2020 Fiscal Year Final Research Report

• Project/Area Number: 17K07193
• Research Category: Grant-in-Aid for Scientific Research (C)
• Allocation Type: Multi-year Fund
• Section: 一般
• Research Field: Tumor diagnostics
• Research Institution: Miyagi Prefectural Hospital Organization Miyagi Cancer Center (2018-2020); Tohoku University (2017)
• Principal Investigator: Yasuda Jun 地方独立行政法人宮城県立病院機構宮城県立がんセンター(研究所), 発がん制御研究部, 部長 (00281684)
• Co-Investigator(Kenkyū-buntansha): 齋藤 さかえ 東北大学, 東北メディカル・メガバンク機構, 講師 (20335491)
• Project Period (FY): 2017-04-01 – 2021-03-31
• Keywords: がん素因遺伝子 / VUS / 前向きゲノムコホート / 家族性乳がん卵巣がん症候群

Outline of Final Research Achievements

We investigated moderately morbid VUS of familial tumor-associated genes based on Tohoku University's Japanese whole genome reference panel data to see whether they indicate an accumulation of history of malignancy and family history of malignancy based on the questionnaire information. We examined BRCA1/2, the causative gene of hereditary breast and ovarian cancer syndromes, which is included in the Japanese standard genome panel 3.5KJPNv2, and established the conditions for moderately pathological mutations (CADD>25, Eigen>0.5, MAF<0.0005).

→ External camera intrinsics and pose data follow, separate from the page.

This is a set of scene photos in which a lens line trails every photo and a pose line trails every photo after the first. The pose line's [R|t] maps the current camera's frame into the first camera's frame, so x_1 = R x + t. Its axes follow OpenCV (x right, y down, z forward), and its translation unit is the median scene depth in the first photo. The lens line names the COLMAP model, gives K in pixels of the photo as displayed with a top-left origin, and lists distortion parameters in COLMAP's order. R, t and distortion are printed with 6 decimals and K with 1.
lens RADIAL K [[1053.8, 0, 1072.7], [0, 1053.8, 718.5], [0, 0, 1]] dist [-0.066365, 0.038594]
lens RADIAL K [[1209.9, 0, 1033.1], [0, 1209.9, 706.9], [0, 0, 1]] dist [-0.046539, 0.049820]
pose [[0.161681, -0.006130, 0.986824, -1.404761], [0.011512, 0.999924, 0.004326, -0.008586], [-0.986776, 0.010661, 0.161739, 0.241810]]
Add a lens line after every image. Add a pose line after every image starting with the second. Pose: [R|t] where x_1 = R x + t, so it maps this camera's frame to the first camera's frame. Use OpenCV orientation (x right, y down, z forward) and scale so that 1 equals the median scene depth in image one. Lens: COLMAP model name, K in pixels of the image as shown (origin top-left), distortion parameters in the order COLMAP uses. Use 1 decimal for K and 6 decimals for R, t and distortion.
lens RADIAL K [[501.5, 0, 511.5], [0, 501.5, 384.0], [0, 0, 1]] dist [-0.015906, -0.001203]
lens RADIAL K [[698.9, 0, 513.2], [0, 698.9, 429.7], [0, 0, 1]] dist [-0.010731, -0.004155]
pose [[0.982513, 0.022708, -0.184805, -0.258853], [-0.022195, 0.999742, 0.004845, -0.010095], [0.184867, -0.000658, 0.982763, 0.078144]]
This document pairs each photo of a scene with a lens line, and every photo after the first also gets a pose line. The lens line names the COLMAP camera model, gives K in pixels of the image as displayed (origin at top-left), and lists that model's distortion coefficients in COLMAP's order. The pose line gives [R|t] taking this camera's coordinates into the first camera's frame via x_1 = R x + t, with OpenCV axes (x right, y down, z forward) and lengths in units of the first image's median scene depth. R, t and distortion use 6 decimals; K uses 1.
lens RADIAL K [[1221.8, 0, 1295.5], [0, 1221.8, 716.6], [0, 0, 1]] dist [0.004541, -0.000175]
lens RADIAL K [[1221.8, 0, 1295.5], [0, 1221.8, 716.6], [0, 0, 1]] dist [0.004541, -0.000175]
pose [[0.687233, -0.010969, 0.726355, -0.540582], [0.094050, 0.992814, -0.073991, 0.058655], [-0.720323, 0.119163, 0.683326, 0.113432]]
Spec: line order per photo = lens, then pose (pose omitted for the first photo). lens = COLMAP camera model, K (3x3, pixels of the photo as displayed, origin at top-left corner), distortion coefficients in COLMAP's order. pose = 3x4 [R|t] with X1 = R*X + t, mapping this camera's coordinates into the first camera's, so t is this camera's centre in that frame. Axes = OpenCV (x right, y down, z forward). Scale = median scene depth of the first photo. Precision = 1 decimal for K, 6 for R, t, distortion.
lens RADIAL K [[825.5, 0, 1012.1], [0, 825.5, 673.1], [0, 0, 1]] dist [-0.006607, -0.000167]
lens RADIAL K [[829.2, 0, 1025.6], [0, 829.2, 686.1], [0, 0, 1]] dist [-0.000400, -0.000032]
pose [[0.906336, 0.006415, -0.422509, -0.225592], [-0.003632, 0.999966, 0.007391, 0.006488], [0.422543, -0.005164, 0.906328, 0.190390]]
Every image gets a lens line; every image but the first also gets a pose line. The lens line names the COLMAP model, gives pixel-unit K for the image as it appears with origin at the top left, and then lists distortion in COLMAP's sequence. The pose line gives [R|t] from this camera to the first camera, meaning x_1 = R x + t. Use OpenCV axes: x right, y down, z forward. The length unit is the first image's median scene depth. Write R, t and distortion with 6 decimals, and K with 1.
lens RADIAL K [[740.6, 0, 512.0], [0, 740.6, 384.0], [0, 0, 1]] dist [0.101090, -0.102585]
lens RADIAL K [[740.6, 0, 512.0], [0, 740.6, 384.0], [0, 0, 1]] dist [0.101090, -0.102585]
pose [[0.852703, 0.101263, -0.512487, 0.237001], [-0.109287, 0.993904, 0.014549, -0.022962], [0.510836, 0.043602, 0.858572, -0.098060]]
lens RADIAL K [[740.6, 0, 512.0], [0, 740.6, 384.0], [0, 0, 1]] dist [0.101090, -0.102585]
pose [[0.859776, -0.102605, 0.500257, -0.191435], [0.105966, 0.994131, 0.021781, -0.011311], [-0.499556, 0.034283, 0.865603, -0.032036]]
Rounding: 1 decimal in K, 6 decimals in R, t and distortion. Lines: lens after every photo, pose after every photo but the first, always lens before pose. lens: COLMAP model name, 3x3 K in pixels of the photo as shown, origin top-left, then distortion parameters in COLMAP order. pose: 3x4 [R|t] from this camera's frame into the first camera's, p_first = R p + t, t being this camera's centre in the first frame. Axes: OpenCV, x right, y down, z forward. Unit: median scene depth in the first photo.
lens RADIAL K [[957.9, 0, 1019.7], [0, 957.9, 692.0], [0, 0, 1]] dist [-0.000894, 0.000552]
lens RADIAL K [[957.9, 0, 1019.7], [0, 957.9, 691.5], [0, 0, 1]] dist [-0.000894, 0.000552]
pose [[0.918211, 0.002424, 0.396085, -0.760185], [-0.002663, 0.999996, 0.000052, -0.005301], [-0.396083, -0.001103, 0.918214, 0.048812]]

Furthermore, we compared the results with those of 35,000 participants' past and family history data collected by the Tohoku Medical Megabank Project and found that the incidence of cancer in sisters of the cohort with these moderately pathological mutations was statistically significantly higher than that of their counterparts, which was reported in a European peer-reviewed journal.

Free Research Field

腫瘍遺伝学

Academic Significance and Societal Importance of the Research Achievements

家族性腫瘍関連遺伝子の中等度に病的なVUSの腫瘍発症への寄与が統計学的に検出可能であることを示したのは前向きゲノムコホートが研究上有用であることを示した。また、こうした腫瘍関連遺伝子の中等度の病的変異を持つ個人にとってがんの発症予防や早期の検診受診などで直接利益が生まれる可能性がある。今後こうした中等度の病的変異をリスク要因として組み込んだ精密医療の確立に大きく資する研究成果と考えられる。